- To-do item
Could you find each line of the data below that contains the word "hakkında" and copy those lines?

━━ Extracted entries ━━

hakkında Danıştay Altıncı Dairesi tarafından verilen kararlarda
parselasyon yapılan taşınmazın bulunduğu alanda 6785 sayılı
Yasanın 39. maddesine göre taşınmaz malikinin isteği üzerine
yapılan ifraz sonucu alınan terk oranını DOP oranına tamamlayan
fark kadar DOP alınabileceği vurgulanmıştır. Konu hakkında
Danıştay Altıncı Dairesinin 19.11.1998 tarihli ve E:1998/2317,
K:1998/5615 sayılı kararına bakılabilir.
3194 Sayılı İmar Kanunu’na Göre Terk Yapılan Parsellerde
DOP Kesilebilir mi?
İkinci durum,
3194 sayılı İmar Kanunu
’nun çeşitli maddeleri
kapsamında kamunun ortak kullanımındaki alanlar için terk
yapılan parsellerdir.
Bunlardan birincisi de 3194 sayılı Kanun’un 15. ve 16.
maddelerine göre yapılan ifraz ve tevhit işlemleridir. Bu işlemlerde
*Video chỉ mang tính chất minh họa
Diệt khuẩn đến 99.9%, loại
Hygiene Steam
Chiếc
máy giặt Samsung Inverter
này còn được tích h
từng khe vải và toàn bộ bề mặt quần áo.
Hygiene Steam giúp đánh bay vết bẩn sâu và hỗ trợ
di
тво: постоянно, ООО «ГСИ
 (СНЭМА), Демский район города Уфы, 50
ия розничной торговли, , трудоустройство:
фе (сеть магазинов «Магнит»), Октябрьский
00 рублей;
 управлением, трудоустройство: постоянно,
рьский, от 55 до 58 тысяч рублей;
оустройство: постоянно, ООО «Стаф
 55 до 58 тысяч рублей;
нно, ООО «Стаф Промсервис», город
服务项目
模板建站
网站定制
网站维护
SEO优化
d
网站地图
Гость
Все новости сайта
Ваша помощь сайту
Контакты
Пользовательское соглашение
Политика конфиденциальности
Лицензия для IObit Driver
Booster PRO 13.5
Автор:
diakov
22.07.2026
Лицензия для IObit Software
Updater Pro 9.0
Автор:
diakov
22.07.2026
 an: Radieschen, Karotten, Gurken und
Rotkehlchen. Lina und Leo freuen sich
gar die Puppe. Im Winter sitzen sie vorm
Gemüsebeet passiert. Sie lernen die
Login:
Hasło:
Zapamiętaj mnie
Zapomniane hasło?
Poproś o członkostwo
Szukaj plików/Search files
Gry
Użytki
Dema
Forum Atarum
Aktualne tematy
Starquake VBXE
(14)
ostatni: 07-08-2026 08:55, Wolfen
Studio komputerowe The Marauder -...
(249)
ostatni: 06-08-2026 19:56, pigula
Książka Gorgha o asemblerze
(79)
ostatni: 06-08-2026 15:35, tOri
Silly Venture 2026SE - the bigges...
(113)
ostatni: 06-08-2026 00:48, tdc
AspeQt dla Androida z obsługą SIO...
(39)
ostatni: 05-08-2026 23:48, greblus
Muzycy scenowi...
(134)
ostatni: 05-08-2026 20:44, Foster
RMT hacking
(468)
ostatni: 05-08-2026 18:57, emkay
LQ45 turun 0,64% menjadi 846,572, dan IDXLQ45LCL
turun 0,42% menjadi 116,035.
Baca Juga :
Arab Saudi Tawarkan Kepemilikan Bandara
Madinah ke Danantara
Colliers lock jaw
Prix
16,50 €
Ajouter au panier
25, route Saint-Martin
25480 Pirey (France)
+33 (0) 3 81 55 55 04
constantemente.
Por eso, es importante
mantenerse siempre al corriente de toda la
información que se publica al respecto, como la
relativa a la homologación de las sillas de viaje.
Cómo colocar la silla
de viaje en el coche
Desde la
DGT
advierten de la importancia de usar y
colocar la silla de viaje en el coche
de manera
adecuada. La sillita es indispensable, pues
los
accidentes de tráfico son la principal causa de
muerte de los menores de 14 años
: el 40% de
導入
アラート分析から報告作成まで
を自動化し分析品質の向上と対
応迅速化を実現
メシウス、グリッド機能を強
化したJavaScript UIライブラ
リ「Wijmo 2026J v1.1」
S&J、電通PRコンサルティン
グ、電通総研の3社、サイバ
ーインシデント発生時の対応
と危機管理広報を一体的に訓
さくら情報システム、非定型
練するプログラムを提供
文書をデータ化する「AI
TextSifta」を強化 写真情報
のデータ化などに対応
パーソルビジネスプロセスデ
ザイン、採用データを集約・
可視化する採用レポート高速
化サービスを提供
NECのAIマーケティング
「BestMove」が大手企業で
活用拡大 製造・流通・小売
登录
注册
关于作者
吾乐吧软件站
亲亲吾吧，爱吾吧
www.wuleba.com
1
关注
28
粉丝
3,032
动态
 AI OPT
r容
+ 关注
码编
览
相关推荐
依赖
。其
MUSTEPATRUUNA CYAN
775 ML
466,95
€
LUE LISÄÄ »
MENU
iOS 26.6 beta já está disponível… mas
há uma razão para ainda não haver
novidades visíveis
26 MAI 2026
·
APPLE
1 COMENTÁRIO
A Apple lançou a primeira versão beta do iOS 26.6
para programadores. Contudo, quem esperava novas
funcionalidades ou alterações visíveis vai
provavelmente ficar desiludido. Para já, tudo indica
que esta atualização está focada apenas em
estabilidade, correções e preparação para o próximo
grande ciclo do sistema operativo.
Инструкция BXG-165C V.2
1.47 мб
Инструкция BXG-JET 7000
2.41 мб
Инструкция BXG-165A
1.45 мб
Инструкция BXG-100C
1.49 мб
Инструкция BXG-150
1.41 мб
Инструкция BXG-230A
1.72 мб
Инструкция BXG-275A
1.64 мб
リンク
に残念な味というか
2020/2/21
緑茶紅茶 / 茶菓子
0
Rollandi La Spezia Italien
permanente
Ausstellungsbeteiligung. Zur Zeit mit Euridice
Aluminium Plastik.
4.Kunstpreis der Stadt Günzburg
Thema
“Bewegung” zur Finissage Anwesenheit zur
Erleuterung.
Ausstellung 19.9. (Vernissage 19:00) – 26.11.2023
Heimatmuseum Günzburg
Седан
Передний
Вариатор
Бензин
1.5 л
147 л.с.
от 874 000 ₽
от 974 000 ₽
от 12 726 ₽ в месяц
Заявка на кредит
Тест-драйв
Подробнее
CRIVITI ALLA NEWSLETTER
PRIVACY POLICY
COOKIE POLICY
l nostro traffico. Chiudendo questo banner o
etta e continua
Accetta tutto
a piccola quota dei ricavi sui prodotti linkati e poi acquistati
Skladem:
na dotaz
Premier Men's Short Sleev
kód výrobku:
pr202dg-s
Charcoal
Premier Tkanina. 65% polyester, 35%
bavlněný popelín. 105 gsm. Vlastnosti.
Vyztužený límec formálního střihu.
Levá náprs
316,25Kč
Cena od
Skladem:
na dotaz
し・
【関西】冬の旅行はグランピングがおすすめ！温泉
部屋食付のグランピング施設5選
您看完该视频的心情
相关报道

━━━

- Exercise result
hakkında Danıştay Altıncı Dairesi tarafından verilen kararlarda
fark kadar DOP alınabileceği vurgulanmıştır. Konu hakkında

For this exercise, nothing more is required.